[Start of Attachment]

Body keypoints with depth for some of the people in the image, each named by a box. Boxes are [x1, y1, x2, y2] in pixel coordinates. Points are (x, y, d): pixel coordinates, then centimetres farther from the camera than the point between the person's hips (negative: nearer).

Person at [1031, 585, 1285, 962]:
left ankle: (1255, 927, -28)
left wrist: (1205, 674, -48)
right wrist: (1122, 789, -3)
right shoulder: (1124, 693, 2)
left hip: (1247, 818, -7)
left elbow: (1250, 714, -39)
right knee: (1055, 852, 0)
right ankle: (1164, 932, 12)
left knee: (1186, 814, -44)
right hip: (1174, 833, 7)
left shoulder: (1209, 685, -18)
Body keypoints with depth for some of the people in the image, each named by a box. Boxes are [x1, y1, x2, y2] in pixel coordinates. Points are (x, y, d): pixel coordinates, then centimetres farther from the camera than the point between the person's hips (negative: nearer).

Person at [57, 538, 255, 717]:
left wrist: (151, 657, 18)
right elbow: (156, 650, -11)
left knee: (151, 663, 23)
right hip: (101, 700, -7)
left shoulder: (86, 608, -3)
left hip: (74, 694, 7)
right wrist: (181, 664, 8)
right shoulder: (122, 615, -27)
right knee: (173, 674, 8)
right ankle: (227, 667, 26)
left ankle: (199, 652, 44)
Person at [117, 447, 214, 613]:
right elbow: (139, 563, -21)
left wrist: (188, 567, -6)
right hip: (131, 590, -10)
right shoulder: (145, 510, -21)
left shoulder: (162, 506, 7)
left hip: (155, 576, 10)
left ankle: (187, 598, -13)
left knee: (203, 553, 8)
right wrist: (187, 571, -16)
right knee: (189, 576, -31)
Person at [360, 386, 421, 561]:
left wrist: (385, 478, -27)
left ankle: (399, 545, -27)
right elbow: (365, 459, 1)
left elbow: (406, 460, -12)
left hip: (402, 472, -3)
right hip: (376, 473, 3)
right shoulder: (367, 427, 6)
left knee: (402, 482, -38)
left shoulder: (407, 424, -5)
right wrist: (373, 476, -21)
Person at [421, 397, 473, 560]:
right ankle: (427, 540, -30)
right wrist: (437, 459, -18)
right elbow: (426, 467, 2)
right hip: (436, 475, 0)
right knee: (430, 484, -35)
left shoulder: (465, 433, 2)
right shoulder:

[End of Attachment]

# [WORK INSTRUCTIONS]
Repeat the data above exactly.

# [FINISHED TASK]
Body keypoints with depth for some of the people in the image, each named by a box. Boxes are [x1, y1, x2, y2] in pixel coordinates. Points are (x, y, d): pixel coordinates, then centimetres farther from the camera than the point between the person's hips (negative: nearer).

Person at [1031, 585, 1285, 962]:
left ankle: (1255, 927, -28)
left wrist: (1205, 674, -48)
right wrist: (1122, 789, -3)
right shoulder: (1124, 693, 2)
left hip: (1247, 818, -7)
left elbow: (1250, 714, -39)
right knee: (1055, 852, 0)
right ankle: (1164, 932, 12)
left knee: (1186, 814, -44)
right hip: (1174, 833, 7)
left shoulder: (1209, 685, -18)
Body keypoints with depth for some of the people in the image, each named by a box. Boxes are [x1, y1, x2, y2] in pixel coordinates. Points are (x, y, d): pixel coordinates, then centimetres farther from the camera than the point between the person's hips (negative: nearer).

Person at [57, 538, 255, 717]:
left wrist: (151, 657, 18)
right elbow: (156, 650, -11)
left knee: (151, 663, 23)
right hip: (101, 700, -7)
left shoulder: (86, 608, -3)
left hip: (74, 694, 7)
right wrist: (181, 664, 8)
right shoulder: (122, 615, -27)
right knee: (173, 674, 8)
right ankle: (227, 667, 26)
left ankle: (199, 652, 44)
Person at [117, 447, 214, 613]:
right elbow: (139, 563, -21)
left wrist: (188, 567, -6)
right hip: (131, 590, -10)
right shoulder: (145, 510, -21)
left shoulder: (162, 506, 7)
left hip: (155, 576, 10)
left ankle: (187, 598, -13)
left knee: (203, 553, 8)
right wrist: (187, 571, -16)
right knee: (189, 576, -31)
Person at [360, 386, 421, 561]:
left wrist: (385, 478, -27)
left ankle: (399, 545, -27)
right elbow: (365, 459, 1)
left elbow: (406, 460, -12)
left hip: (402, 472, -3)
right hip: (376, 473, 3)
right shoulder: (367, 427, 6)
left knee: (402, 482, -38)
left shoulder: (407, 424, -5)
right wrist: (373, 476, -21)
Person at [421, 397, 473, 560]:
right ankle: (427, 540, -30)
right wrist: (437, 459, -18)
right elbow: (426, 467, 2)
right hip: (436, 475, 0)
right knee: (430, 484, -35)
left shoulder: (465, 433, 2)
right shoulder:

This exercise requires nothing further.